China-India border dispute: how one doctor coped with conflict and Covid-19 on the front lines of a face-off between two world powers
- Dr Jigmet Wangchuk knew that life would be tough when he transferred to a remote town in India’s Ladakh region, but little could he have guessed the reality
Fifty-three-year-old Nyima Tenzin was wearing a combat uniform, wrapped in a sleeping bag, when his body was brought to the Chushul Primary Health Centre on August 30, 2020.
Once inside and unwrapped, it could be seen that the soldier was without his right foot, with bones, neurovascular structures and muscles exposed amid the flesh.
Hailing from the Tibetan community in Ladakh, an Indian-administered territory at the far north of the subcontinent, Nyima Tenzin served in the Indian Army’s Special Frontier Force, and had stepped on a 1962-vintage landmine while patrolling the areas along the ever-contentious Line of Actual Control (LAC) that divides India and China.
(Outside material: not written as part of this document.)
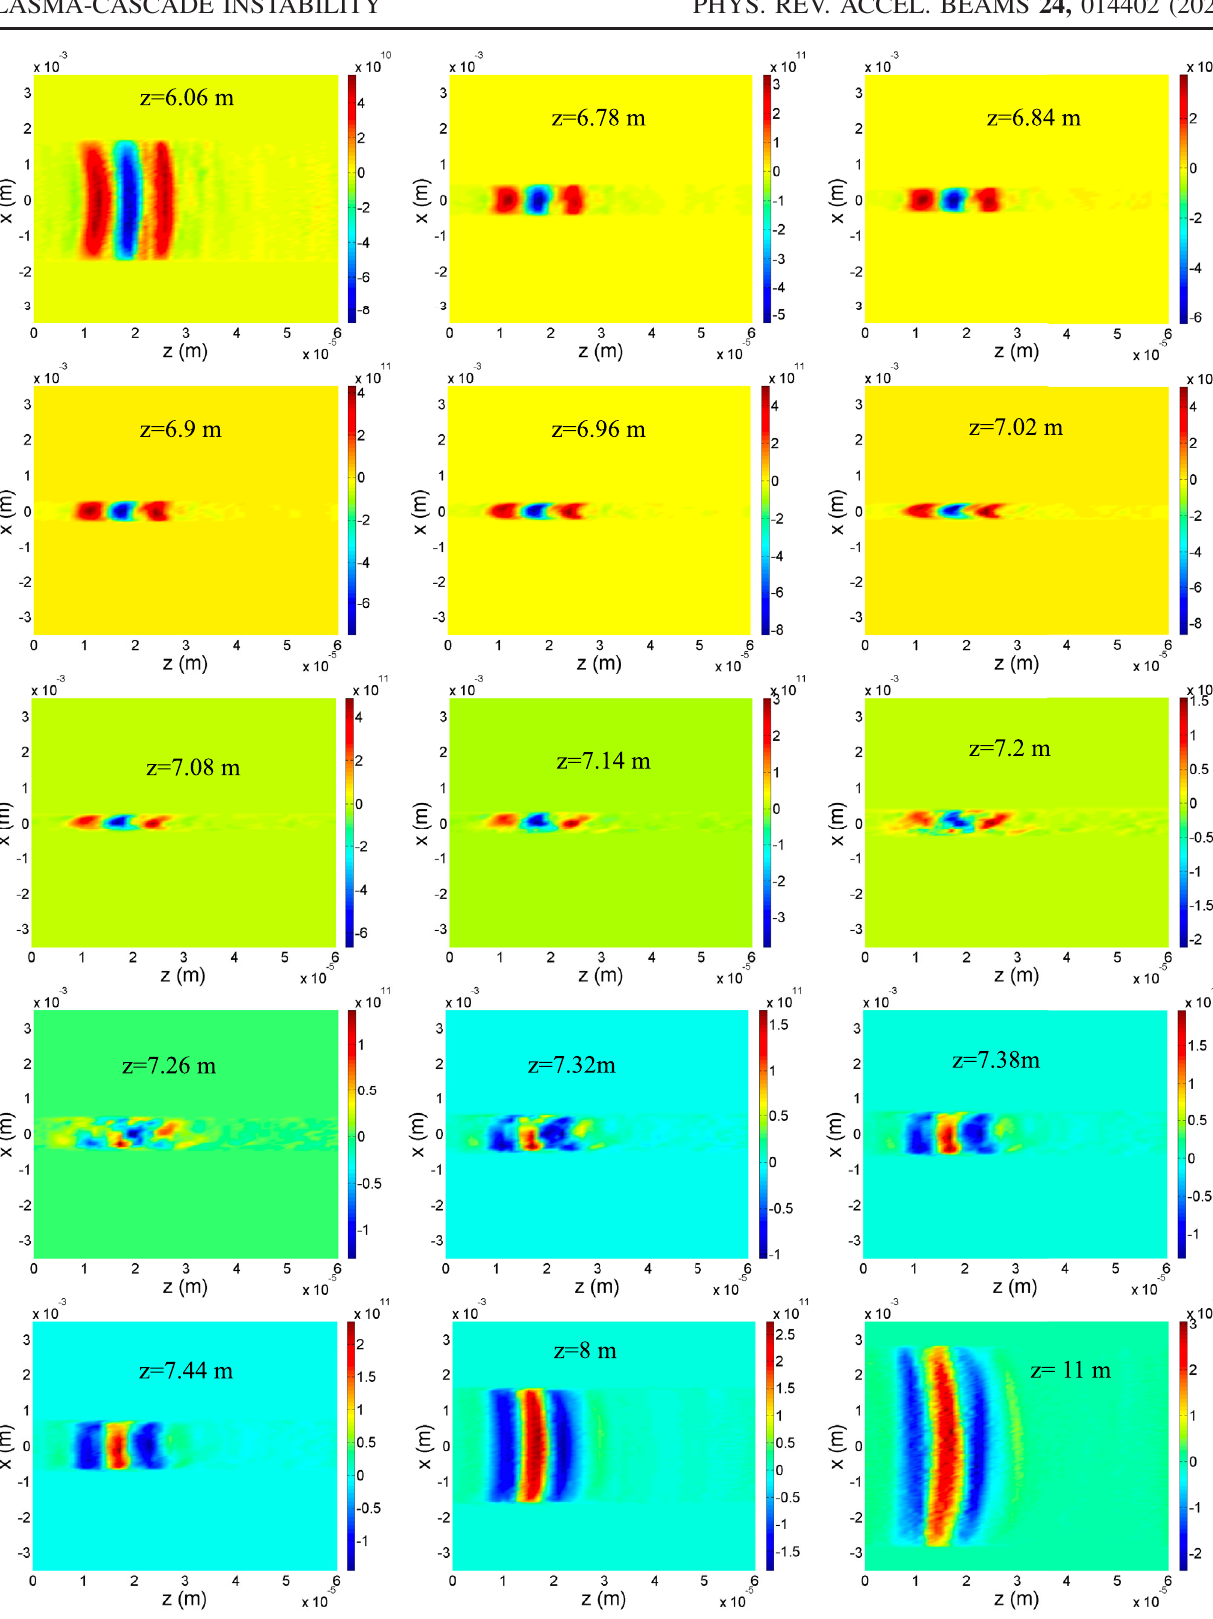
FIG. 12. Case 1: evolution of the single spike in density modulation in the fourth cell of the test PCI lattice (from z ¼ 6 to z ¼ 8 m). The beam was then propagated for 3 meters of free space resulting in well-defined structure shown in the last profile. Density modulation of the center slice has the same sign as at the entrance with 100-fold increase in the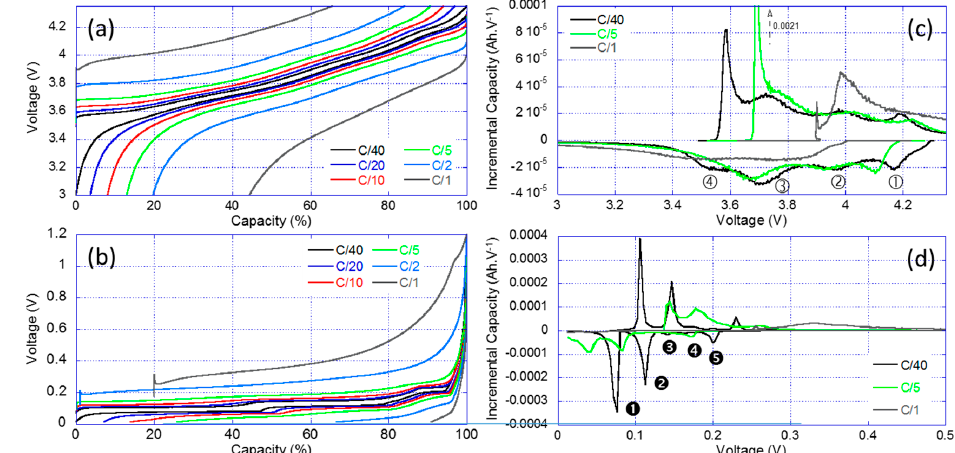
Figure 4. Reference performance test (RPT) results for the half-cell testing: ( a ) voltage vs. normalized capacity curves; ( b ) associated IC signature for the positive electrode (PE); ( c ) voltage vs. capacity curves; and ( d ) associated IC signature for the negative electrode (NE).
The Indian Army officials who brought Nyima Tenzin’s body to this tiny hospital south of Pangong Lake, 8km (5 miles) from the LAC and 4,225 metres above sea level, asked 44-year-old Dr Jigmet Wangchuk to perform a postmortem. Wangchuk did not know who Nyima Tenzin was or what had led to his death. The officers told him the victim had died an unnatural death near the porous border with China, nothing more.
When the Ladakh-born doctor called his seniors in Leh, the territory’s capital, to say he lacked the equipment or facilities to conduct a proper postmortem, he was simply told, “You have to do it.”
On May 5, three and a half months before Nyima Tenzin’s body arrived on Wangchuk’s bare-bones examination table, hundreds of Indian and Chinese soldiers engaged in fist fights and stone throwing at the border near Pangong Lake. Dozens were injured, some gravely.